TASK PROMPT: Format the records from the start through the line containing "366.8], [0, 0, 1]] dist [0.002198, -0.000459]" as a two-column CSV with the header text,answer. Give one row per record, with its text and its answer each in a single quoted field, line breaks turned into spaces, and the pictures left out.

SUPPLIED DATA:
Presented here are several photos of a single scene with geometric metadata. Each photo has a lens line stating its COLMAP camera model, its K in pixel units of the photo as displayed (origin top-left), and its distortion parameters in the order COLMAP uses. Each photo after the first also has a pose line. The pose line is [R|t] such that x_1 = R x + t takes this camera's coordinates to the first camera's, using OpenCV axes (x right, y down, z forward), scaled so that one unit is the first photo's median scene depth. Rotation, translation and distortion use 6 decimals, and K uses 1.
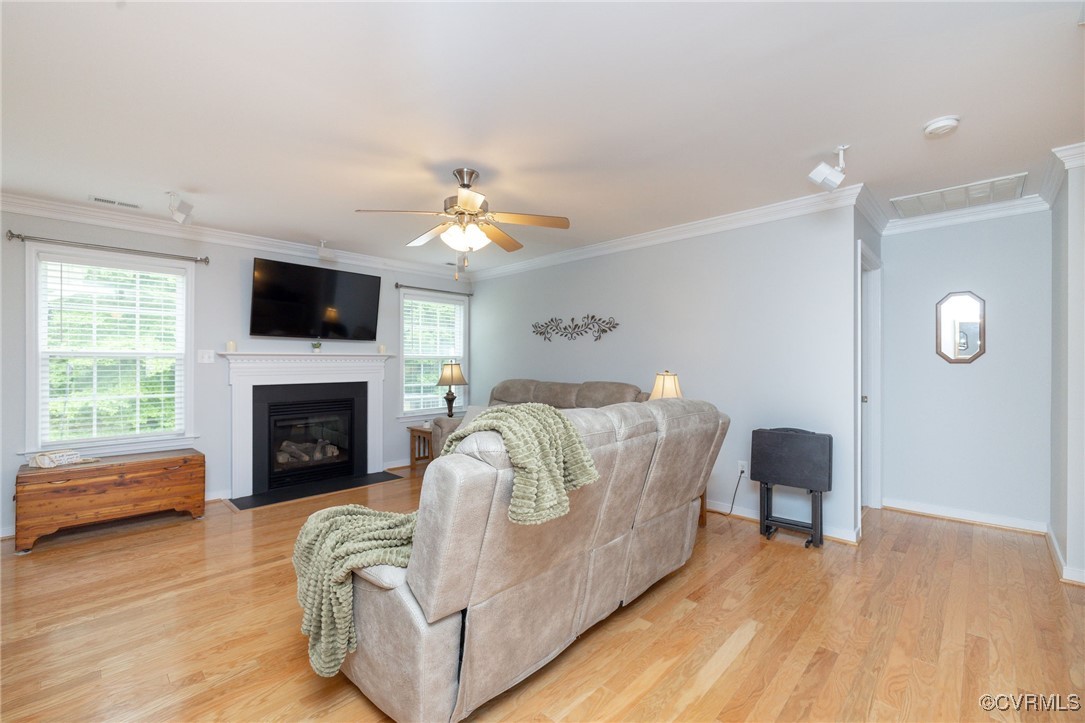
lens RADIAL K [[462.2, 0, 539.0], [0, 462.2, 358.4], [0, 0, 1]] dist [0.002198, -0.000459]
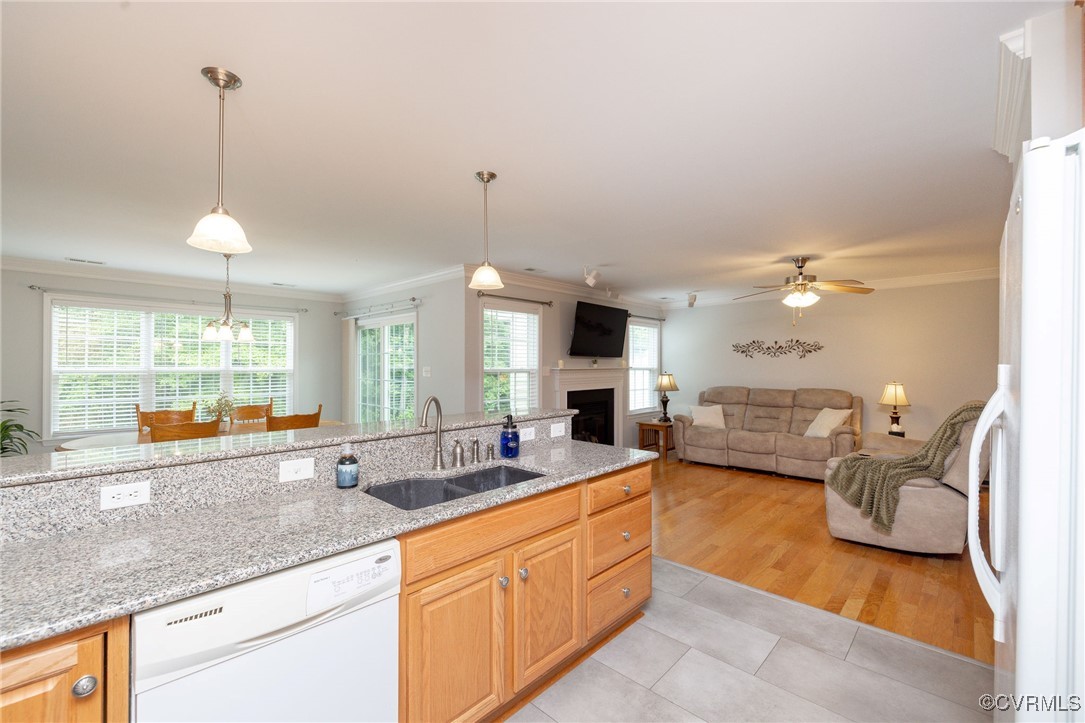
lens RADIAL K [[462.2, 0, 533.3], [0, 462.2, 369.4], [0, 0, 1]] dist [0.002198, -0.000459]
pose [[0.999963, -0.000090, 0.008560, -0.648989], [-0.000084, 0.999793, 0.020336, -0.031871], [-0.008560, -0.020336, 0.999757, -0.344271]]
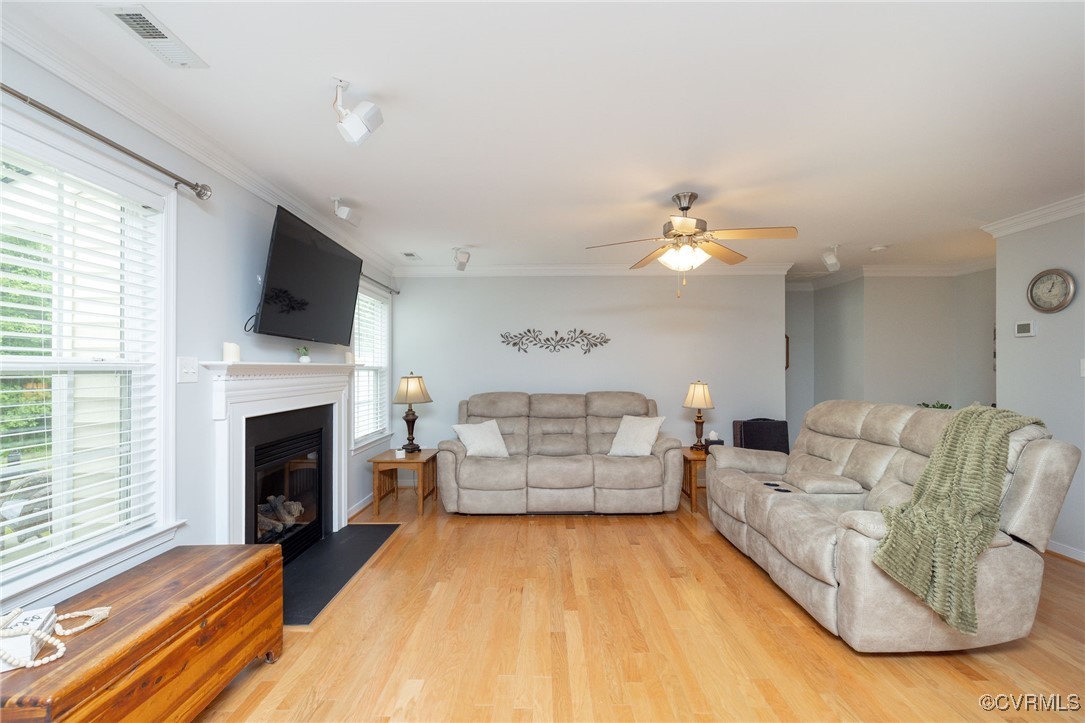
lens RADIAL K [[462.2, 0, 534.9], [0, 462.2, 366.8], [0, 0, 1]] dist [0.002198, -0.000459]
pose [[0.729798, 0.002812, 0.683657, -0.666715], [-0.005411, 0.999984, 0.001663, -0.008821], [-0.683641, -0.004913, 0.729802, 0.284049]]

WRITTEN RESPONSE:
text,answer
"Presented here are several photos of a single scene with geometric metadata. Each photo has a lens line stating its COLMAP camera model, its K in pixel units of the photo as displayed (origin top-left), and its distortion parameters in the order COLMAP uses. Each photo after the first also has a pose line. The pose line is [R|t] such that x_1 = R x + t takes this camera's coordinates to the first camera's, using OpenCV axes (x right, y down, z forward), scaled so that one unit is the first photo's median scene depth. Rotation, translation and distortion use 6 decimals, and K uses 1.","lens RADIAL K [[462.2, 0, 539.0], [0, 462.2, 358.4], [0, 0, 1]] dist [0.002198, -0.000459] lens RADIAL K [[462.2, 0, 533.3], [0, 462.2, 369.4], [0, 0, 1]] dist [0.002198, -0.000459] pose [[0.999963, -0.000090, 0.008560, -0.648989], [-0.000084, 0.999793, 0.020336, -0.031871], [-0.008560, -0.020336, 0.999757, -0.344271]] lens RADIAL K [[462.2, 0, 534.9], [0, 462.2, 366.8], [0, 0, 1]] dist [0.002198, -0.000459]"